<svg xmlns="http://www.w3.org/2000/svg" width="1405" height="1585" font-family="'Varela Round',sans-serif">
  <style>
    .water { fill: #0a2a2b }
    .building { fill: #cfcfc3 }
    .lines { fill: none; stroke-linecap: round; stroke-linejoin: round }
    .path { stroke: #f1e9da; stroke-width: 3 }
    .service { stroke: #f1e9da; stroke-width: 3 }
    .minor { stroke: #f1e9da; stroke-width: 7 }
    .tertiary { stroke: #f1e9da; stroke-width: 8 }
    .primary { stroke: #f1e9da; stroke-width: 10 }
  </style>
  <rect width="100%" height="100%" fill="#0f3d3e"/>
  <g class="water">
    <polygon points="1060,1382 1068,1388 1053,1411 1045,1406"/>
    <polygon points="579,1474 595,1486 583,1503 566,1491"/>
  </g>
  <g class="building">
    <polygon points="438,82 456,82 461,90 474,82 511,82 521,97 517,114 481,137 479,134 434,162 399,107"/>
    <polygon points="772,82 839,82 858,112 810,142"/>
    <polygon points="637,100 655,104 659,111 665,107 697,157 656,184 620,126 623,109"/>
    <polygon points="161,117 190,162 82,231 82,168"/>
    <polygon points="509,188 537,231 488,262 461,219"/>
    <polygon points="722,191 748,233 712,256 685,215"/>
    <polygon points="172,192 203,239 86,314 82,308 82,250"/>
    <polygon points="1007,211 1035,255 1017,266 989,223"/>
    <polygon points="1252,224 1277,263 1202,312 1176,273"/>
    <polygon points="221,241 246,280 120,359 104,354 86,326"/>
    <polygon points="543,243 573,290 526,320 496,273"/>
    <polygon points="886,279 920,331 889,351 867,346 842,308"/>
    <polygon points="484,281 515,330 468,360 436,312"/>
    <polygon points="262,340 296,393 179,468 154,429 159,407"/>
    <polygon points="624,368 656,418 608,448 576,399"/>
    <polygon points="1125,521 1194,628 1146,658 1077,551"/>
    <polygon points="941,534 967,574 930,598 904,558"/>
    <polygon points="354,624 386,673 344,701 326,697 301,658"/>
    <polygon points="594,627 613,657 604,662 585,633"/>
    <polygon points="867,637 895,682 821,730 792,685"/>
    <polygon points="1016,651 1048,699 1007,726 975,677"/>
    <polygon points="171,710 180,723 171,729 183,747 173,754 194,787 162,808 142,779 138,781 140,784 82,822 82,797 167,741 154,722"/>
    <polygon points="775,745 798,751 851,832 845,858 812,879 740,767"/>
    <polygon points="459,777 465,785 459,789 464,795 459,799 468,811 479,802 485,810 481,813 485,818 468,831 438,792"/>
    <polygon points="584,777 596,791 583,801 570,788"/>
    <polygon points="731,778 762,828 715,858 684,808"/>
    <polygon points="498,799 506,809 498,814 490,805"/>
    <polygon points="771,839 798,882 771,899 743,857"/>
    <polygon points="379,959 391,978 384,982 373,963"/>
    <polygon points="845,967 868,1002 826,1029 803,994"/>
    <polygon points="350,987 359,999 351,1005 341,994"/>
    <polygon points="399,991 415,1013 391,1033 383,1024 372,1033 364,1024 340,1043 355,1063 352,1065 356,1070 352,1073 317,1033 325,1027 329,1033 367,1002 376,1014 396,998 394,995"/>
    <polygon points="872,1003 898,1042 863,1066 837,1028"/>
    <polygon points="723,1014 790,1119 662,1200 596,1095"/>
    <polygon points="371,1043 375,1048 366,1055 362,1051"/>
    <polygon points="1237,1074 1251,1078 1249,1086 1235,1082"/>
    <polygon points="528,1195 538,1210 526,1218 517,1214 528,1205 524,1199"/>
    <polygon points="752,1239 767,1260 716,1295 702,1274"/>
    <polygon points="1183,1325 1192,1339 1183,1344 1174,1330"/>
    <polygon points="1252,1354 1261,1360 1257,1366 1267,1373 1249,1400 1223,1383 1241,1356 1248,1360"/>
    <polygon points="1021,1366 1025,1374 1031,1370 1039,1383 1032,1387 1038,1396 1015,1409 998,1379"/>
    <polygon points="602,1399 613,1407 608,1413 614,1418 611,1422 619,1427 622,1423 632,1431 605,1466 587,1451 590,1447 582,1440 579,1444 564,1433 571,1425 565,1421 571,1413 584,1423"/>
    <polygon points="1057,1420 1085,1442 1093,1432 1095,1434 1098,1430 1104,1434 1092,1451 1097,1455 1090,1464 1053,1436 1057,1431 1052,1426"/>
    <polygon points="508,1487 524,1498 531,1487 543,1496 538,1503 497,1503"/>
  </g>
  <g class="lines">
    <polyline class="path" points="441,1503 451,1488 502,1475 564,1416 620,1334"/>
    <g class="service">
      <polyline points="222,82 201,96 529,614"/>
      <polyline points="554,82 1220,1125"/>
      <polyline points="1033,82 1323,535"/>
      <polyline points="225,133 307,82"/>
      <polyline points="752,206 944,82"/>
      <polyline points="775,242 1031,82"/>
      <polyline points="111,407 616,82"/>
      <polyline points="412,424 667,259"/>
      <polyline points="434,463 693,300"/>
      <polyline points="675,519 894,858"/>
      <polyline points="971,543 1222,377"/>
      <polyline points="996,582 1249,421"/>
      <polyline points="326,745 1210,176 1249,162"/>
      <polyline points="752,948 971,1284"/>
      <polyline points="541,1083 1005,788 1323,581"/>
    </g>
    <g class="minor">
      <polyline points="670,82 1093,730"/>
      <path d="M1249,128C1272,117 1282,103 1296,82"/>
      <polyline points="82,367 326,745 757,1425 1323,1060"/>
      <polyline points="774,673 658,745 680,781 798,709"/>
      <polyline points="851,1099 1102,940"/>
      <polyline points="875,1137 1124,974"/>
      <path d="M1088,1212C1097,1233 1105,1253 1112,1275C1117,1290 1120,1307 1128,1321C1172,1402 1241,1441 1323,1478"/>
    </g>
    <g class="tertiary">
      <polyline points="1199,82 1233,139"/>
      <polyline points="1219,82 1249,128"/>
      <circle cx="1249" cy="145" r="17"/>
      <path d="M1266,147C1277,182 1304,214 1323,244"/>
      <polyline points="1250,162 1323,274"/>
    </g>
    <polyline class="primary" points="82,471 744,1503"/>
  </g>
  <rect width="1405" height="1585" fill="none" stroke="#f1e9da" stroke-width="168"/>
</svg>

> [What you should do] Sift through the material above and copy each line that holds "rect".

> [Solution to this problem]
  <rect width="100%" height="100%" fill="#0f3d3e"/>
  <rect width="1405" height="1585" fill="none" stroke="#f1e9da" stroke-width="168"/>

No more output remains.